Output the entries from the line that contains "What is the body" to the line that contains "Answer: approximately 0°", both included, as a JSON list of strings with one string per line and blank lines omitted.
-- TASK MATERIAL follows --
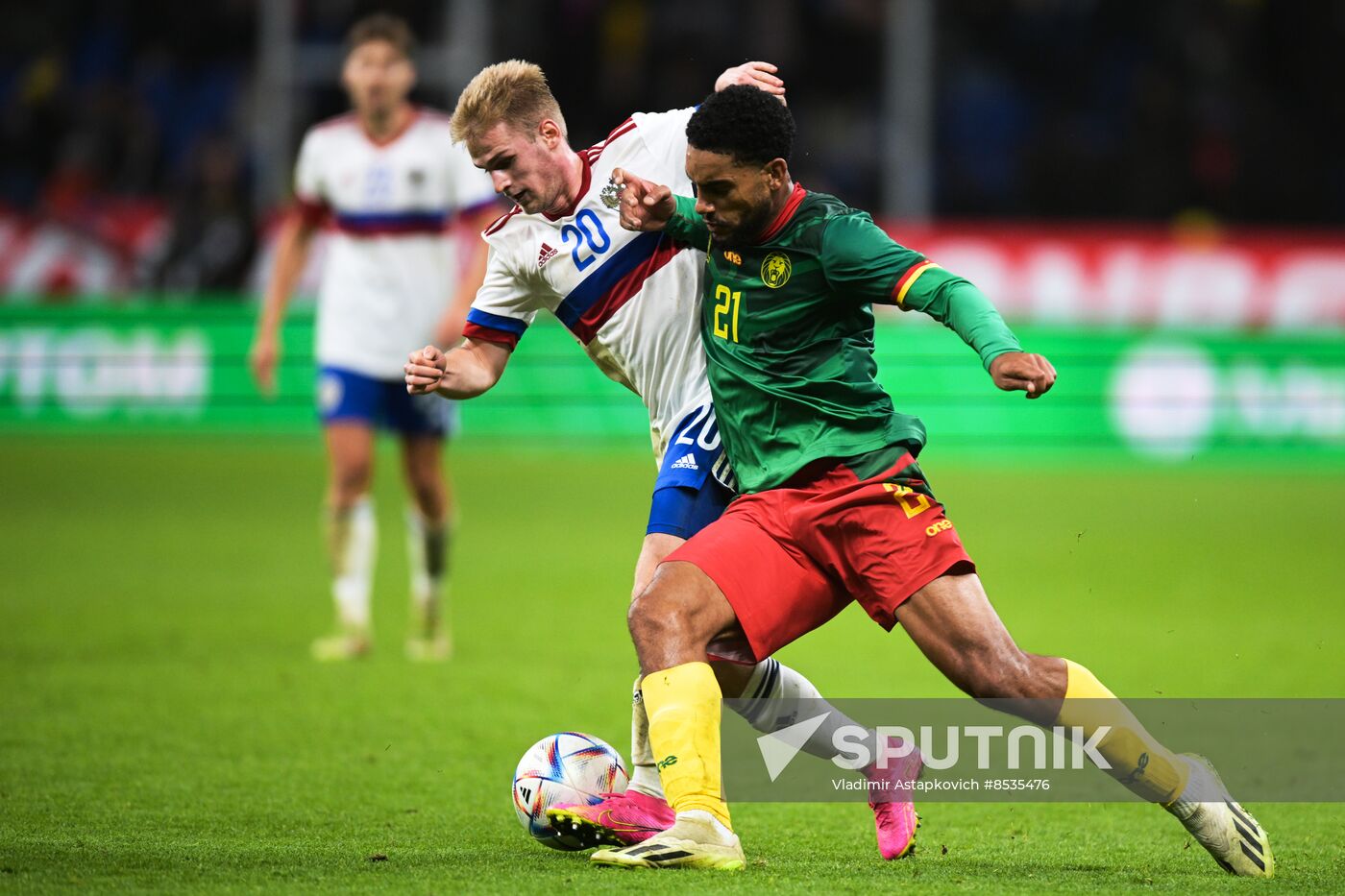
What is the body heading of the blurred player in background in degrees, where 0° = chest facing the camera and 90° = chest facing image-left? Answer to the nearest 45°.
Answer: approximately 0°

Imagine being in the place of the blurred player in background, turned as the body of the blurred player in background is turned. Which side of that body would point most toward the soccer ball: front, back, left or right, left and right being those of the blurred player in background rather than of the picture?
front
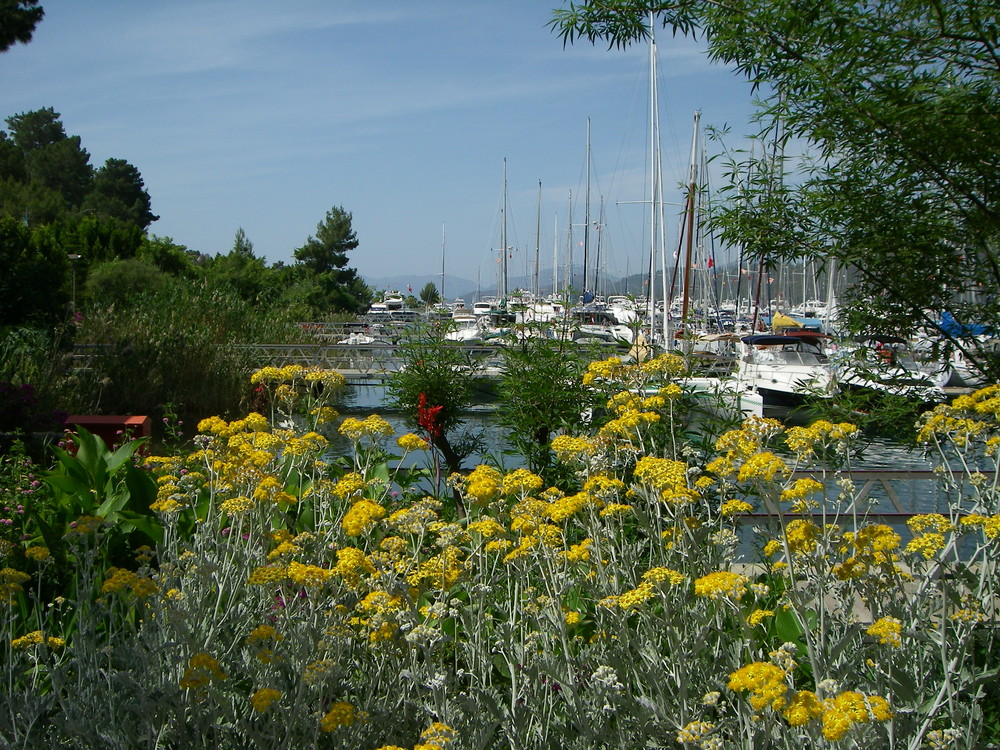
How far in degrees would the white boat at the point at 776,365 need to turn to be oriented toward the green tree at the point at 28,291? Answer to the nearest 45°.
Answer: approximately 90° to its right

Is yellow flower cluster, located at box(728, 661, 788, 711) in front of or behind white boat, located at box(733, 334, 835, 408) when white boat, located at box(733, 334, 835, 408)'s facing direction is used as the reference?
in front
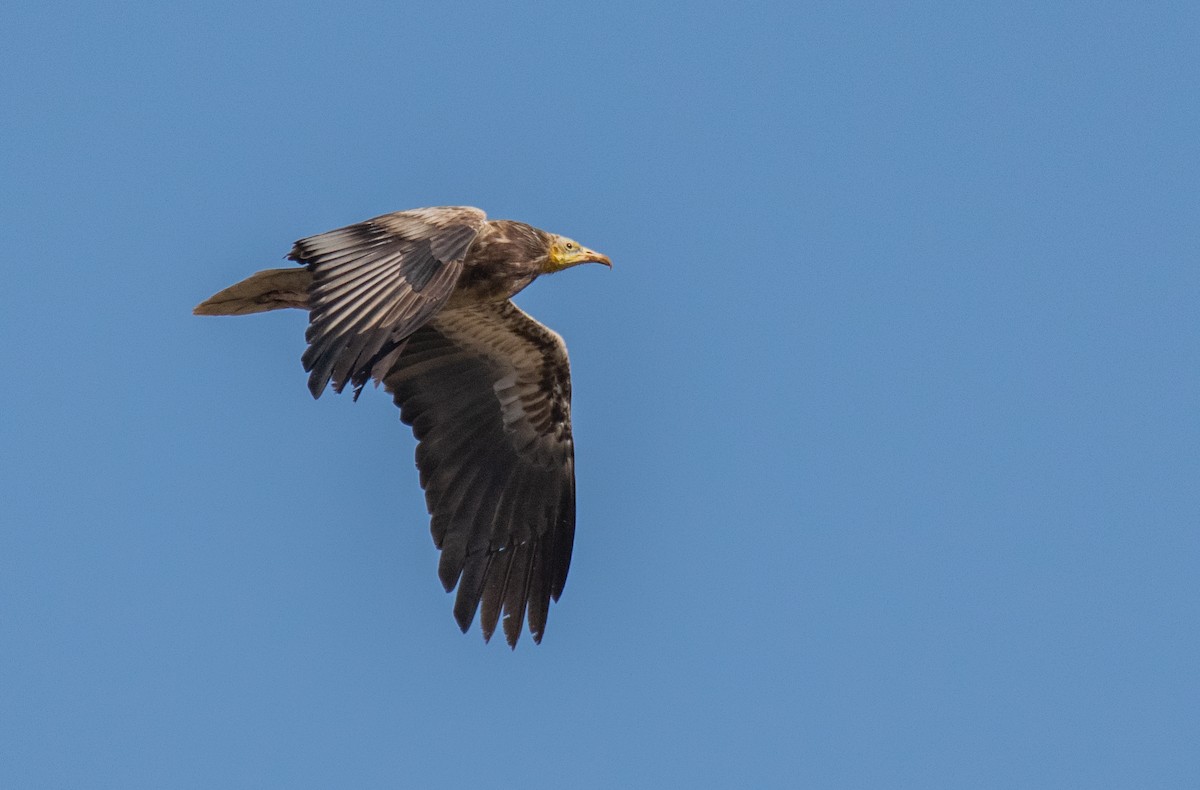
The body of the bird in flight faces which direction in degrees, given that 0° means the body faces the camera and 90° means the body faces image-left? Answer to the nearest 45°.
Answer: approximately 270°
-- TASK MATERIAL concluded --
-- TASK MATERIAL follows --
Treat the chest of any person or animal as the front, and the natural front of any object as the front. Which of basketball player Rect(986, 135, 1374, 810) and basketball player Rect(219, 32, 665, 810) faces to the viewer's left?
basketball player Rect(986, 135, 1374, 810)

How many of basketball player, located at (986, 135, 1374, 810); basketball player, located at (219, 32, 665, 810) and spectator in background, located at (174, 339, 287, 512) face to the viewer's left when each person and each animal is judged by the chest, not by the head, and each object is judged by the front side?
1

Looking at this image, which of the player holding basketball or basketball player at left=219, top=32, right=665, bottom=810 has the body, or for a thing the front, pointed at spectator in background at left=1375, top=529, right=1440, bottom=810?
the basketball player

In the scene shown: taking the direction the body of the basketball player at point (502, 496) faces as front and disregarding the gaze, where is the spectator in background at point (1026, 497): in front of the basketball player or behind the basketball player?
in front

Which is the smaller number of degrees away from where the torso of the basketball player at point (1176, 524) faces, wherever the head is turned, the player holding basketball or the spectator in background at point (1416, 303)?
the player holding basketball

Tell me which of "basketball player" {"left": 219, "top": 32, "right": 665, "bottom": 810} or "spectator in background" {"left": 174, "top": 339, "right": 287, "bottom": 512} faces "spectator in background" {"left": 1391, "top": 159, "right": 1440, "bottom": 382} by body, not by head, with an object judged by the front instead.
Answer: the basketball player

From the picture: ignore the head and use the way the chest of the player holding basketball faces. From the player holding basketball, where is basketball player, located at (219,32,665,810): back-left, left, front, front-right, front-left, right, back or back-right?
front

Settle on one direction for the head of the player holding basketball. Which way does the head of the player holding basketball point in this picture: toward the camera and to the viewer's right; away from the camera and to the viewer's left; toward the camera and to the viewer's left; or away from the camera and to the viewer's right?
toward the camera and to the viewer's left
-- TASK MATERIAL concluded --
-- TASK MATERIAL follows --
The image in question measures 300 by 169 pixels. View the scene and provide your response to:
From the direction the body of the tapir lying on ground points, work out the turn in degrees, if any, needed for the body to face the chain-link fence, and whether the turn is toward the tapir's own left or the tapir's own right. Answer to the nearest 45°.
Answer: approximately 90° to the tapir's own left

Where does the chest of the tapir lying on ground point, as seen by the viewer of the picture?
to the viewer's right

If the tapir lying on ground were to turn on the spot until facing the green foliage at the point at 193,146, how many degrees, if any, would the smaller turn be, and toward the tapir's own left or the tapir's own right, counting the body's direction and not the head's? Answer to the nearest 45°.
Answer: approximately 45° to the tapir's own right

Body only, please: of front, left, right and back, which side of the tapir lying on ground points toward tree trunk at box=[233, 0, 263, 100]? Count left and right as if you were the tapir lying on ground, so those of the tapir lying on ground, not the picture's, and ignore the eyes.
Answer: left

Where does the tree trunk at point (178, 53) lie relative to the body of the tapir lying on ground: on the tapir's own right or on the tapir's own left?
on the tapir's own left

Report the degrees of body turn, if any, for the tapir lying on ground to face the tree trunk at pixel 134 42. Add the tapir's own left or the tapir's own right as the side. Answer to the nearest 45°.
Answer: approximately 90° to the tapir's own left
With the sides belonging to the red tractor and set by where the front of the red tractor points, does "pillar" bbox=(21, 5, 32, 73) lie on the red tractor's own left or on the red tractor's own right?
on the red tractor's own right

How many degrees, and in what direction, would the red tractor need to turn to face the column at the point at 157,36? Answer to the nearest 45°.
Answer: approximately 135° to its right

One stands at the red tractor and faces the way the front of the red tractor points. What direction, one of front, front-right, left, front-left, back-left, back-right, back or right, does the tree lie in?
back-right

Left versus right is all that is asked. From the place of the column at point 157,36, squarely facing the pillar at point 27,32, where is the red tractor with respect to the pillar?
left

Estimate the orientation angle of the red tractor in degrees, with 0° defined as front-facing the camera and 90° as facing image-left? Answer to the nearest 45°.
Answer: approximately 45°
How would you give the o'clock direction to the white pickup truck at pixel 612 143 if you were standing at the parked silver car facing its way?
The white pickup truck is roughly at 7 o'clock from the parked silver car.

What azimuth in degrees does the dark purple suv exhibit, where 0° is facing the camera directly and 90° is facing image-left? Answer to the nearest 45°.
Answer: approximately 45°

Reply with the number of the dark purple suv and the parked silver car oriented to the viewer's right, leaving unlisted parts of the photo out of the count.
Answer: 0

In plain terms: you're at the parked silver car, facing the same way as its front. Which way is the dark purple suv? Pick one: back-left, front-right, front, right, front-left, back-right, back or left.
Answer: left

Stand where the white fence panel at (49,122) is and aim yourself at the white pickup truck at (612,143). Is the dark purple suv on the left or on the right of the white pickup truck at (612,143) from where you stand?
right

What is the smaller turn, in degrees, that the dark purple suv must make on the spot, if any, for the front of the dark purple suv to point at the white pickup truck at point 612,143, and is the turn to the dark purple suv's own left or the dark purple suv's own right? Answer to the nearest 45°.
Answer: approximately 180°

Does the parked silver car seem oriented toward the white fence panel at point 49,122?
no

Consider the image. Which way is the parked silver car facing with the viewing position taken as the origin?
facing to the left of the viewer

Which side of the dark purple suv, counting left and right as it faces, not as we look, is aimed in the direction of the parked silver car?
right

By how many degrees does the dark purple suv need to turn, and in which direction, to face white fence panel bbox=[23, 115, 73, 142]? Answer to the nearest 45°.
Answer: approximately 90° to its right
-- TASK MATERIAL concluded --
*ANSWER TO THIS TASK*
[
  "What is the body heading of the blurred player in background in degrees, where 0° = chest facing the camera and 90° = chest facing image-left? Answer to the nearest 45°.",
  "Answer: approximately 0°"
]